Dr. H.H. Wyman, who never saw the deceased before death or after, was called by the claimant as an expert. Upon being given a history and description of the elbow injury, he stated that if the blow caused a rupture on the arm, amounting to a hematoma, this area would constitute a good field in which the streptococcus germ could become active and produce a condition of erysipelas. He agreed with the testimony of the other medical witnesses that the germ would have to enter the skin through an abrasion, and said that the abrasion might be so microscopic as not to be visible to the naked eye. Dr. Wyman, by way of further explanation, *Page 28 said, "the local contusion, which is the effect of the blow, damages the tissues and makes a good field for the germ, if it is present, to light up." He said that the condition described to him "might possibly be the cause of death." Upon being recalled, Dr. Wyman testified that a hemorrhage or hematoma following a blow can be so tiny as to result in no discoloration; that it could be so deeply seated as to be next to the bone, and that this could have been the case with Mr. Baker, and if so, such area could result in an increased infection which would develop until erysipelas set in. Dr. Wyman was never informed about the wound on the fingers, nor asked any question concerning its connection with the disease.
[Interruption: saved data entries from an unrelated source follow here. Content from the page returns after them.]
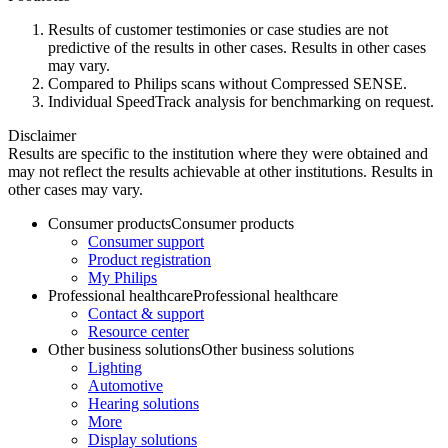
Results of customer testimonies or case studies are not
predictive of the results in other cases. Results in other cases
may vary.
Compared to Philips scans without Compressed SENSE.
Individual SpeedTrack analysis for benchmarking on request.
Disclaimer
Results are specific to the institution where they were obtained and
may not reflect the results achievable at other institutions. Results in
other cases may vary.
Consumer products
Consumer products
Consumer support
Product registration
My Philips
Professional healthcare
Professional healthcare
Contact & support
Resource center
Other business solutions
Other business solutions
Lighting
Automotive
Hearing solutions
More
Display solutions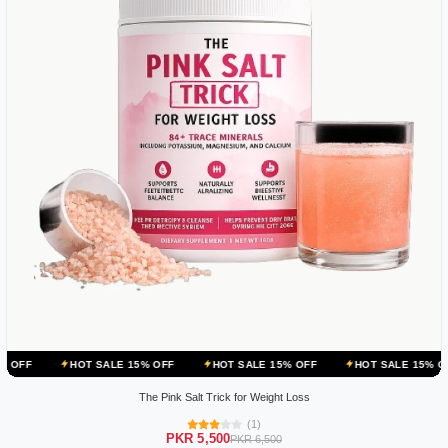
HOT SALE 15% OFF
HOT SALE 15% OFF
HOT SALE 15% OFF
HOT
The Pink Salt Trick for Weight Loss
(1)
PKR 5,500
PKR 6,500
It seems clear that the testimony of Dr. Wyman amounts to nothing more than an inference on an inference upon which to base the finding that the alleged accidental injury aggravated the disease. It is true that Baker did not again work at the mill after he received the blow on his arm, but Dr. Howell testified that this was not significant, and had no reference to the blow. He said that the swelling below the elbow had no traumatic connection, and in his opinion was occasioned solely by the septicemia which had reached its full extent, and was merely contemporaneous with the blow.

The testimony of the physicians as to the want of any causal connection between the traumatic injury and the erysipelas from which Baker died was not binding upon the Industrial Commission. The opinion of an expert witness is intended to aid the commission in coming to a correct conclusion, and the weight and credit to be given such testimony was a matter, of course, to be determined by the commission. But when the commission in effect disregards such expert testimony it must perforce find other competent evidence in the record upon which to base its findings. The evidence given by the physicians is that the trauma suffered by Baker was not a factor in accelerating or aggravating the infection and septicemia which was virulent *Page 29 in Baker's blood stream when he received the blow. And there is no other evidence in the record except such as is based upon surmise and conjecture, upon which the findings of the commission can be planted.

However much we are disinclined to disturb the finding of the commission, and however limited our authority, when such finding is based upon any competent evidence in the record, we are constrained to hold in this case that the blow upon the arm did not aggravate the pre-existing disease of erysipelas which caused the death of claimant's husband.

Judgment reversed, and case remanded for entry of judgment in favor of the appellant.

MR. CHIEF JUSTICE BONHAM and MESSRS. JUSTICES CARTER, BAKER and STUKES concur.